FPI / February 20, 2020
Post-Brexit Great Britain plans to close its borders to those who can’t speak English and to unskilled workers, reports say.
The move is part of the administration of Prime Minister Boris Johnson’s overhaul of immigration laws aimed at ending the era of cheap EU labor in the UK’s factories, warehouses, hotels and restaurants, the Guardian reported on Tuesday.
UK officials say they are delivering on the Brexit electorate’s demands on immigration.
The government released a 10-page briefing on new immigration policy, which includes:
• UK borders will be closed to non-skilled workers – and all migrants will have to speak English.

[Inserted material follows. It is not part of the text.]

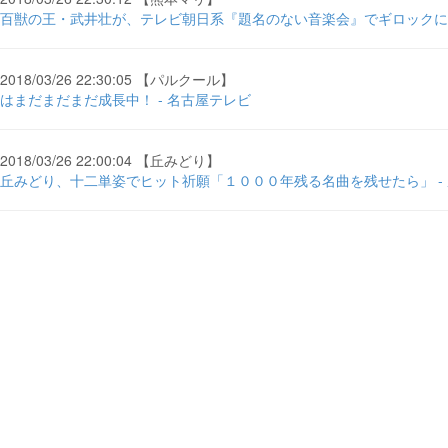
百獣の王・武井壮が、テレビ朝日系『題名のない音楽会』でギロックに挑戦！ 熊本マ
2018/03/26 22:30:05 【パルクール】
はまだまだまだ成長中！ - 名古屋テレビ
2018/03/26 22:00:04 【丘みどり】
丘みどり、十二単姿でヒット祈願「１０００年残る名曲を残せたら」 -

• Anyone wanting to come to the UK to work must have a job offer with a salary threshold of £25,600 – though a salary “floor” of £20,480 will be acceptable in special cases where there might be a skills shortage, such as in nursing.
• There will be no route for self-employed people coming into the UK, spelling the end to, for example, Polish plumbers or Romanian builders arriving without a job.
• Border control will no longer accept ID cards from countries such as France and Italy. This, it is understood, is an attempt to clamp down on non-EU workers beating the system with forged or stolen ID cards.
• The skills threshold for foreign nationals wanting to work in the UK will be lowered from degree to A-levels or their equivalent. The cap on the numbers of skilled workers is being scrapped – and a small number of highly skilled workers will be allowed to come in without a job.
• The right of artists, entertainers, sports people and musicians to enter for performances, competitions and auditions will be retained.
With its 80-strong majority, the Johnson government’s immigration policy is expected to ease through parliament in the coming months.
“UK businesses will need to adapt and adjust to the end of free movement, and we will not seek to recreate the outcomes from free movement within the points-based system,” said the government in a briefing paper.
It also said that employers would have to work harder to recruit and retain British staff.
“It is important that employers move away from a reliance on the UK’s immigration system and as alternative to investment in staff retention, productivity, and wider investment in technology and automation,” the briefing paper added.